>>>>

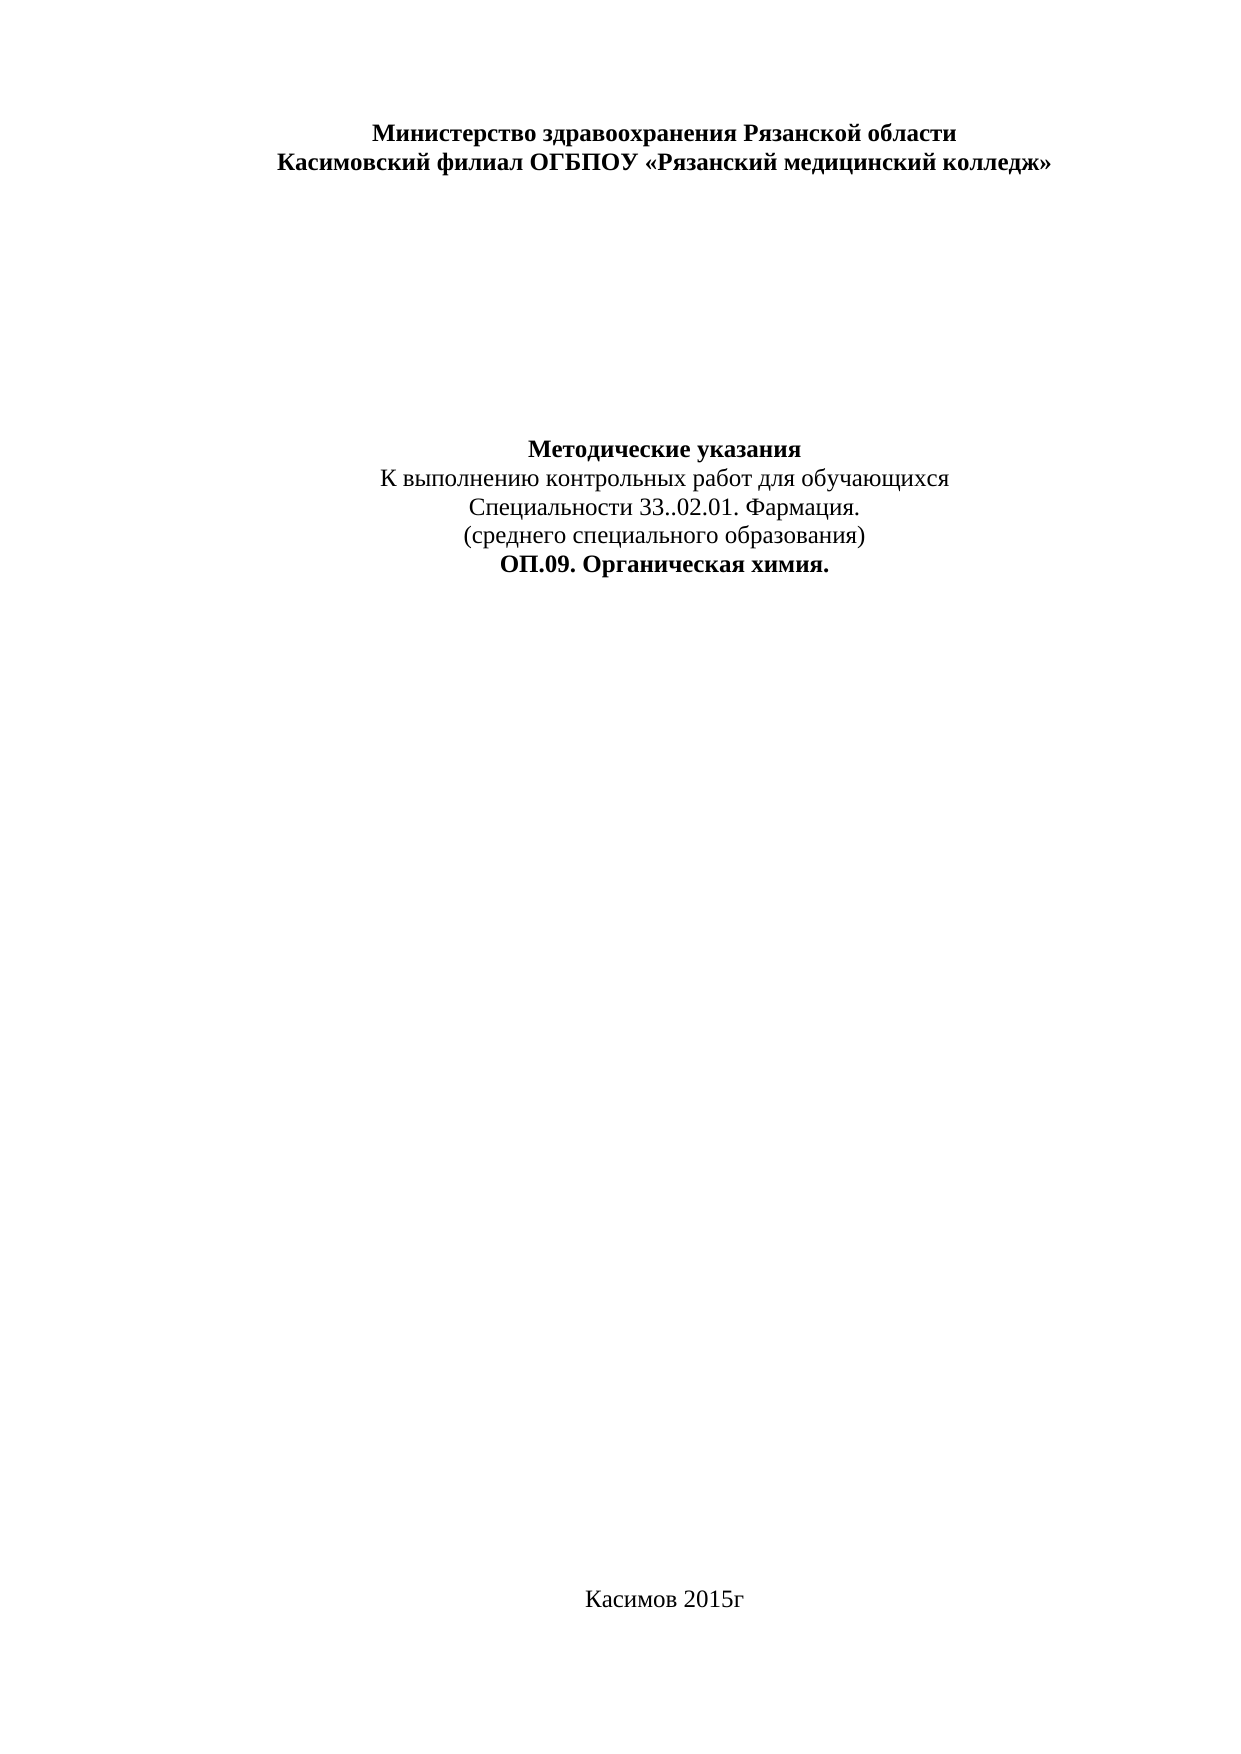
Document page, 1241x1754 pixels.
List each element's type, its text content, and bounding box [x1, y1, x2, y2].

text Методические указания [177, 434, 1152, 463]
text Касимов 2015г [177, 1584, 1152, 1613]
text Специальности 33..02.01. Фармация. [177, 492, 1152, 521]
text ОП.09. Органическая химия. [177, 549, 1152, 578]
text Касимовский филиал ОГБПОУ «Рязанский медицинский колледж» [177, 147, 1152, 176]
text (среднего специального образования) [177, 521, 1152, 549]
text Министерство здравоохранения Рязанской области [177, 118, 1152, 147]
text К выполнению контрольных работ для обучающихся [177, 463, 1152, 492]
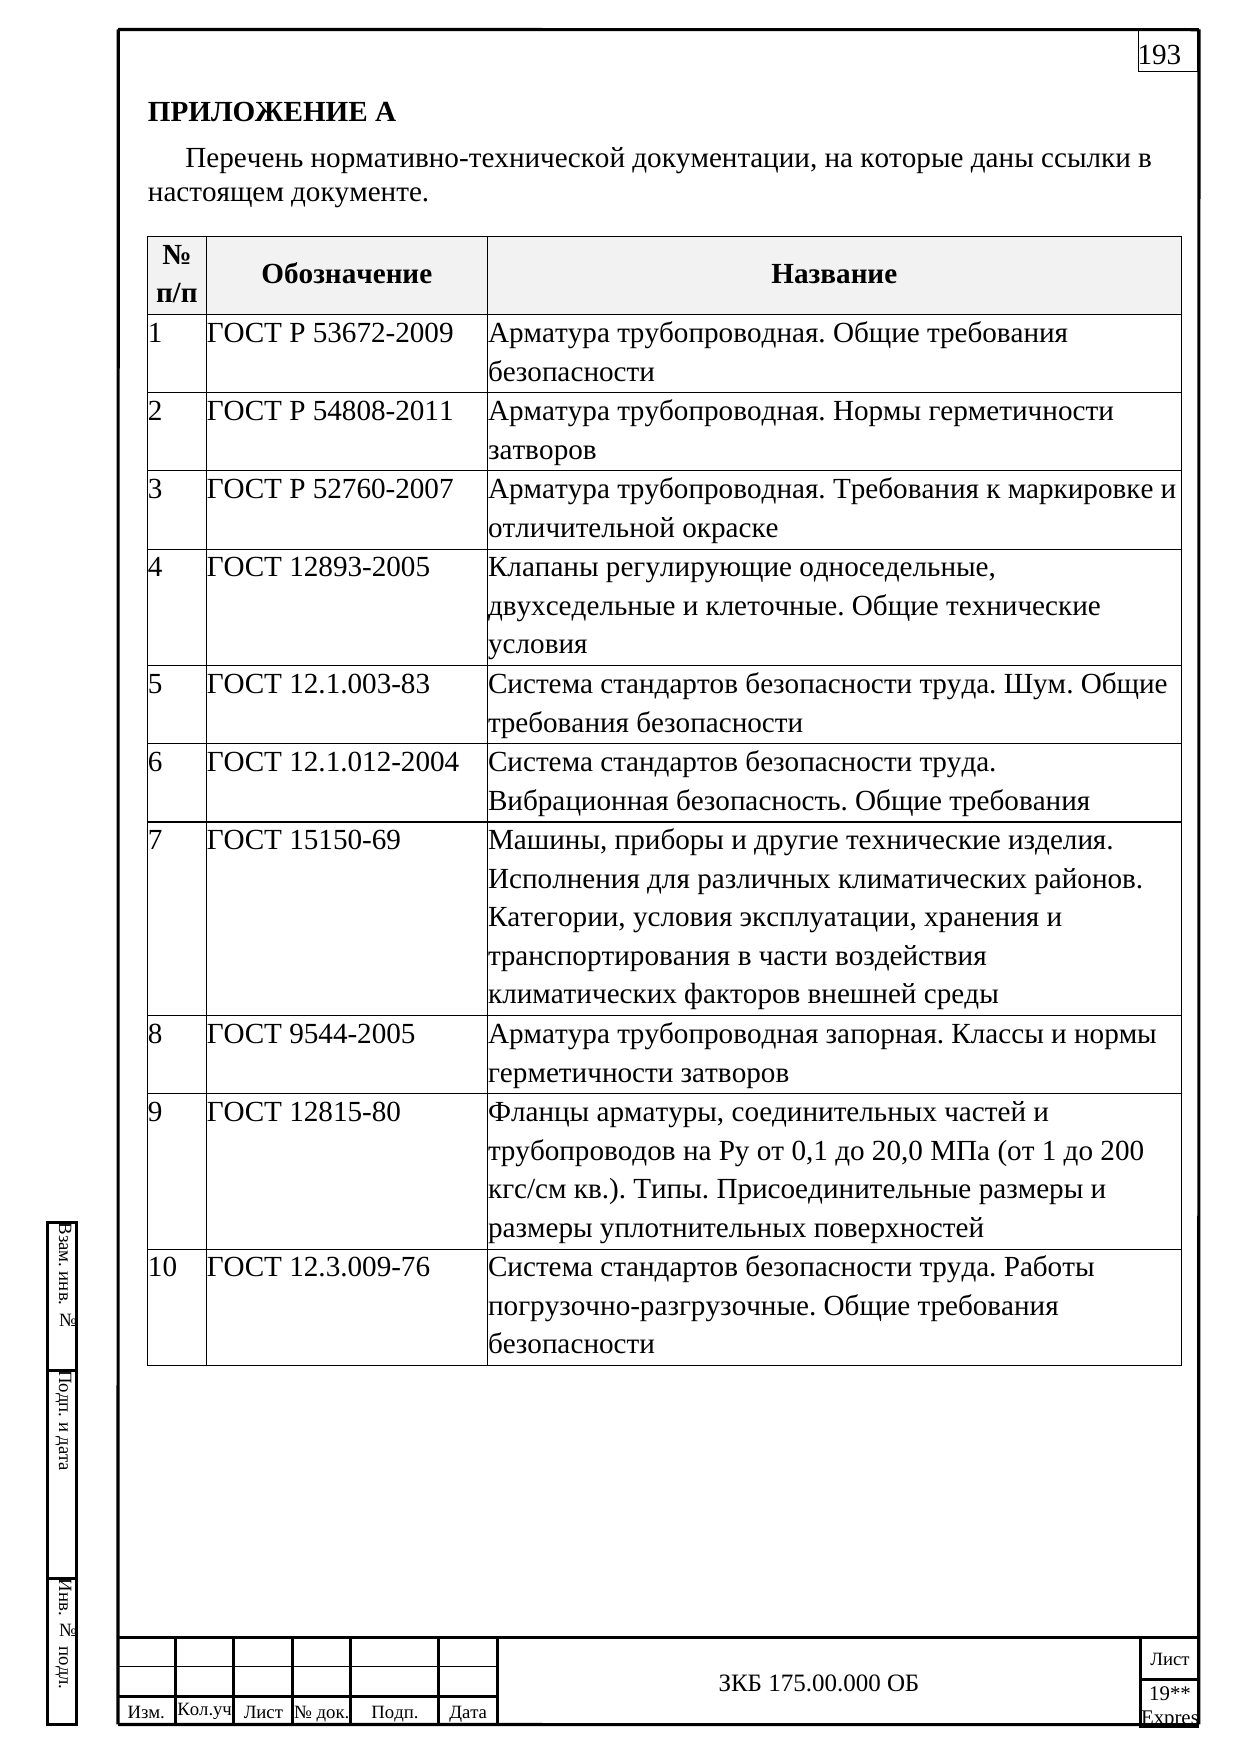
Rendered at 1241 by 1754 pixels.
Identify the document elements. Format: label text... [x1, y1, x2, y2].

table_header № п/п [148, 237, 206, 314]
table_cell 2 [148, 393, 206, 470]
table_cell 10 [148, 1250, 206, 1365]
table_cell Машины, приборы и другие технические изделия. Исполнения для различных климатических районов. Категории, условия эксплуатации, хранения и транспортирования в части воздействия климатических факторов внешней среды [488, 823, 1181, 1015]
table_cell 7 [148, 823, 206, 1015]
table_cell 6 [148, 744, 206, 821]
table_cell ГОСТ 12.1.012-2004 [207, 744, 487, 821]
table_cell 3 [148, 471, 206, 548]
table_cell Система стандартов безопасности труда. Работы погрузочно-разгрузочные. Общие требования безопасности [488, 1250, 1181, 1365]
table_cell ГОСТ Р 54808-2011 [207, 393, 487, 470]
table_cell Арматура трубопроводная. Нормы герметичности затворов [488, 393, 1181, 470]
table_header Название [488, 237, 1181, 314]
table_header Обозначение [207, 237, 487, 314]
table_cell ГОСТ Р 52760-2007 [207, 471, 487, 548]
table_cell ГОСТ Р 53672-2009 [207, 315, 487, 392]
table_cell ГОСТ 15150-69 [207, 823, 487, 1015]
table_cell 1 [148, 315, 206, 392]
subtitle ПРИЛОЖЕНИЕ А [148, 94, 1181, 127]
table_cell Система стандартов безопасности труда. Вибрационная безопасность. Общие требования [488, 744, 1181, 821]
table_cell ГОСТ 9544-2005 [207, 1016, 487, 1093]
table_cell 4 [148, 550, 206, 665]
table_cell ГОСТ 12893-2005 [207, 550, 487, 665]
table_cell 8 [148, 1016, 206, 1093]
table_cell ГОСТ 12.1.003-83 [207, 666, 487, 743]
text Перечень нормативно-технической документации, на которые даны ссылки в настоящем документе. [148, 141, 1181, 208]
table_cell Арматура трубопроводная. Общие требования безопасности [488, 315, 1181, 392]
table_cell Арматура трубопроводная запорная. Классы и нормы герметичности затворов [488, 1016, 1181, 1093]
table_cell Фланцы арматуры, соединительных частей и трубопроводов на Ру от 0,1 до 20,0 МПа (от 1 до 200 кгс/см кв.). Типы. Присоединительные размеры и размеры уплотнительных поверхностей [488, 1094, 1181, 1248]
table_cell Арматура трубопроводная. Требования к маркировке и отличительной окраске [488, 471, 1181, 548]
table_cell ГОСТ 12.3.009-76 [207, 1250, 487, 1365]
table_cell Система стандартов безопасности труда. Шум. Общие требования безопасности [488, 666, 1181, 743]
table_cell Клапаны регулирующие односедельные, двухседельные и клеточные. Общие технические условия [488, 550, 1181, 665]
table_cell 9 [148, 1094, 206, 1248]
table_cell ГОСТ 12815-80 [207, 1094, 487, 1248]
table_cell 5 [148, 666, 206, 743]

<<<<
>>>>

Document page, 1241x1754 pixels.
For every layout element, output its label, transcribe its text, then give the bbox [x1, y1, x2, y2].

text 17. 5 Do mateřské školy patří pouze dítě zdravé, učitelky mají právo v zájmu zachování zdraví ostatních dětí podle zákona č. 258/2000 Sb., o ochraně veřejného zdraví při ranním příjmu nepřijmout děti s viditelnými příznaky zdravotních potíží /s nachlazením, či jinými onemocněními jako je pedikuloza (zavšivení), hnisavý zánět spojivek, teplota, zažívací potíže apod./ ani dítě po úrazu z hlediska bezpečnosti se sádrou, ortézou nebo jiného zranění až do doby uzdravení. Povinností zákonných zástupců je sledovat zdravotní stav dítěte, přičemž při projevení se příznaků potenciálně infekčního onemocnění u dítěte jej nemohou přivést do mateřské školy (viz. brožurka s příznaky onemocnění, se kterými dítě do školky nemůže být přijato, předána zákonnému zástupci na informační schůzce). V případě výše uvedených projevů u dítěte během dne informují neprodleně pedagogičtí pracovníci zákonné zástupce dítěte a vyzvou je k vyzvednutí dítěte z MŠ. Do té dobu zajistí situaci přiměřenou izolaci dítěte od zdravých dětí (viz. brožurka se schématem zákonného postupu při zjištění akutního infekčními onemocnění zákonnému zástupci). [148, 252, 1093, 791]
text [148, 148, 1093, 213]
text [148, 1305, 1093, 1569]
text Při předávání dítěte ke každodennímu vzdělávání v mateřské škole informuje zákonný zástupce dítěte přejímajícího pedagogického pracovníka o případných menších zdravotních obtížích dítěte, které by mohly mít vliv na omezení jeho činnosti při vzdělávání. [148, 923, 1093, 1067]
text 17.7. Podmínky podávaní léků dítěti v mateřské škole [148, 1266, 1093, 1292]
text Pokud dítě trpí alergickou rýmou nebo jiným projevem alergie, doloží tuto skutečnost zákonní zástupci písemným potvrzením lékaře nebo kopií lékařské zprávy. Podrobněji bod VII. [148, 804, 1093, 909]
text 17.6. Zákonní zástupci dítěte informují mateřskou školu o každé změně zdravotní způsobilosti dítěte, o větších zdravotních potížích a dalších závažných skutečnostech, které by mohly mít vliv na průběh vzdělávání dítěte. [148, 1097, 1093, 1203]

<<<<

Scan the data, and report each line that uses the word "vzdělávání".

text Při předávání dítěte ke každodennímu vzdělávání v mateřské škole informuje zákonný zástupce dítěte přejímajícího pedagogického pracovníka o případných menších zdravotních obtížích dítěte, které by mohly mít vliv na omezení jeho činnosti při vzdělávání. [148, 923, 1093, 1067]
text 17.6. Zákonní zástupci dítěte informují mateřskou školu o každé změně zdravotní způsobilosti dítěte, o větších zdravotních potížích a dalších závažných skutečnostech, které by mohly mít vliv na průběh vzdělávání dítěte. [148, 1097, 1093, 1203]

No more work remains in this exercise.